Monday, March 7, 2011

Southwest Chicken Soup

This is a modification of this recipe found on food.com 

Ingredients:

1 whole chicken
1 Can rotel tomatoes
2 Cans black beans, drained (and rinsed if you want)
6ish cups chicken stock (reserved from cooking chicken)
Cilantro
Olive Oil
2 Garlic Cloves
1 Onion
1/2 tsp Chili Powder
1/2 tsp Cumin
1/8 tsp Cayenne Pepper
1 or 2 cans corn (optional - I didn't use this)
Cilantro
Salt (if you want - I didn't use any)

1. Boil chicken until skin and meat is falling off the bones.  Pull meat off the bones and tear/cut into bite sized pieces.
2. Reserve chicken broth and strain.
3. In pan, add olive oil and brown onion and garlic (recipe says to brown chicken - that might be good)
4.  Combine all ingredients and cook for 15-30 minutes

You can add shredded cheese, sour cream and tortilla chips to the top.

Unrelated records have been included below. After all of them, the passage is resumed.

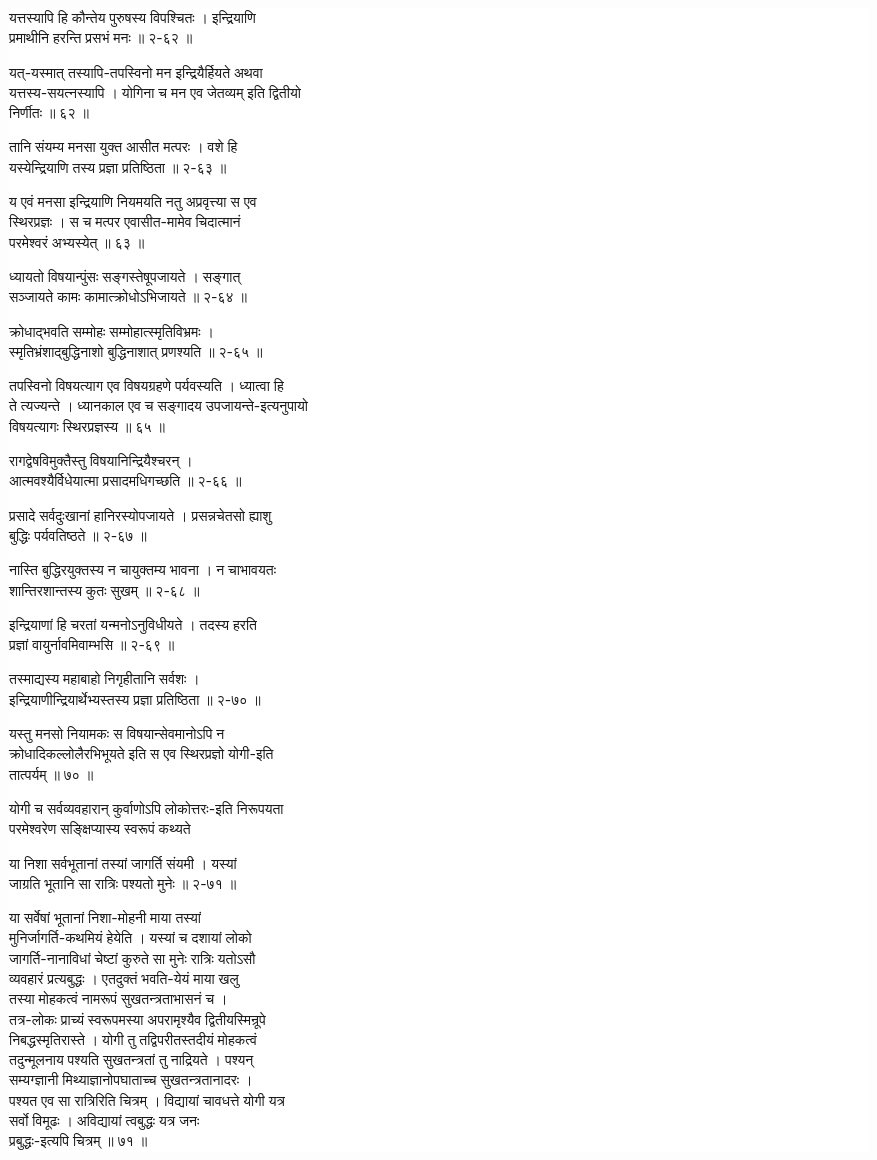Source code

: यत्तस्यापि हि कौन्तेय पुरुषस्य विपश्चितः । इन्द्रियाणि   
प्रमाथीनि हरन्ति प्रसभं मनः ॥ २-६२ ॥   
  
यत्-यस्मात् तस्यापि-तपस्विनो मन इन्द्रियैर्हियते अथवा   
यत्तस्य-सयत्नस्यापि । योगिना च मन एव जेतव्यम् इति द्वितीयो   
निर्णीतः ॥ ६२ ॥   
  
तानि संयम्य मनसा युक्त आसीत मत्परः । वशे हि   
यस्येन्द्रियाणि तस्य प्रज्ञा प्रतिष्ठिता ॥ २-६३ ॥   
  
य एवं मनसा इन्द्रियाणि नियमयति नतु अप्रवृत्त्या स एव   
स्थिरप्रज्ञः । स च मत्पर एवासीत-मामेव चिदात्मानं   
परमेश्वरं अभ्यस्येत् ॥ ६३ ॥   
  
ध्यायतो विषयान्पुंसः सङ्गस्तेषूपजायते । सङ्गात्   
सञ्जायते कामः कामात्क्रोधोऽभिजायते ॥ २-६४ ॥   
  
क्रोधाद्भवति सम्मोहः सम्मोहात्स्मृतिविभ्रमः ।   
स्मृतिभ्रंशाद्बुद्धिनाशो बुद्धिनाशात् प्रणश्यति ॥ २-६५ ॥   
  
तपस्विनो विषयत्याग एव विषयग्रहणे पर्यवस्यति । ध्यात्वा हि   
ते त्यज्यन्ते । ध्यानकाल एव च सङ्गादय उपजायन्ते-इत्यनुपायो   
विषयत्यागः स्थिरप्रज्ञस्य ॥ ६५ ॥   
  
रागद्वेषविमुक्तैस्तु विषयानिन्द्रियैश्चरन् ।   
आत्मवश्यैर्विधेयात्मा प्रसादमधिगच्छति ॥ २-६६ ॥   
  
प्रसादे सर्वदुःखानां हानिरस्योपजायते । प्रसन्नचेतसो ह्याशु   
बुद्धिः पर्यवतिष्ठते ॥ २-६७ ॥   
  
नास्ति बुद्धिरयुक्तस्य न चायुक्तम्य भावना । न चाभावयतः   
शान्तिरशान्तस्य कुतः सुखम् ॥ २-६८ ॥   
  
इन्द्रियाणां हि चरतां यन्मनोऽनुविधीयते । तदस्य हरति   
प्रज्ञां वायुर्नावमिवाम्भसि ॥ २-६९ ॥   
  
तस्माद्यस्य महाबाहो निगृहीतानि सर्वशः ।   
इन्द्रियाणीन्द्रियार्थेभ्यस्तस्य प्रज्ञा प्रतिष्ठिता ॥ २-७० ॥   
  
यस्तु मनसो नियामकः स विषयान्सेवमानोऽपि न   
क्रोधादिकल्लोलैरभिभूयते इति स एव स्थिरप्रज्ञो योगी-इति   
तात्पर्यम् ॥ ७० ॥   
  
योगी च सर्वव्यवहारान् कुर्वाणोऽपि लोकोत्तरः-इति निरूपयता   
परमेश्वरेण सङ्क्षिप्यास्य स्वरूपं कथ्यते   
  
या निशा सर्वभूतानां तस्यां जागर्ति संयमी । यस्यां   
जाग्रति भूतानि सा रात्रिः पश्यतो मुनेः ॥ २-७१ ॥   
  
या सर्वेषां भूतानां निशा-मोहनी माया तस्यां   
मुनिर्जागर्ति-कथमियं हेयेति । यस्यां च दशायां लोको   
जागर्ति-नानाविधां चेष्टां कुरुते सा मुनेः रात्रिः यतोऽसौ   
व्यवहारं प्रत्यबुद्धः । एतदुक्तं भवति-येयं माया खलु   
तस्या मोहकत्वं नामरूपं सुखतन्त्रताभासनं च ।   
तत्र-लोकः प्राच्यं स्वरूपमस्या अपरामृश्यैव द्वितीयस्मिन्रूपे   
निबद्धस्मृतिरास्ते । योगी तु तद्विपरीतस्तदीयं मोहकत्वं   
तदुन्मूलनाय पश्यति सुखतन्त्रतां तु नाद्रियते । पश्यन्   
सम्यग्ज्ञानी मिथ्याज्ञानोपघाताच्च सुखतन्त्रतानादरः ।   
पश्यत एव सा रात्रिरिति चित्रम् । विद्यायां चावधत्ते योगी यत्र   
सर्वो विमूढः । अविद्यायां त्वबुद्धः यत्र जनः   
प्रबुद्धः-इत्यपि चित्रम् ॥ ७१ ॥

Make it quicker and easier - You could you chicken breasts or a rotisserie chicken and add some canned chicken broth.

1 comment:

  1. Kristi- Is this YOUR blog?! Have you really NOT told me you have a blog?! A COOKING blog?!!! I'm going to hurt you... Can't wait to follow along to all your deliciousness!!! xoxo!!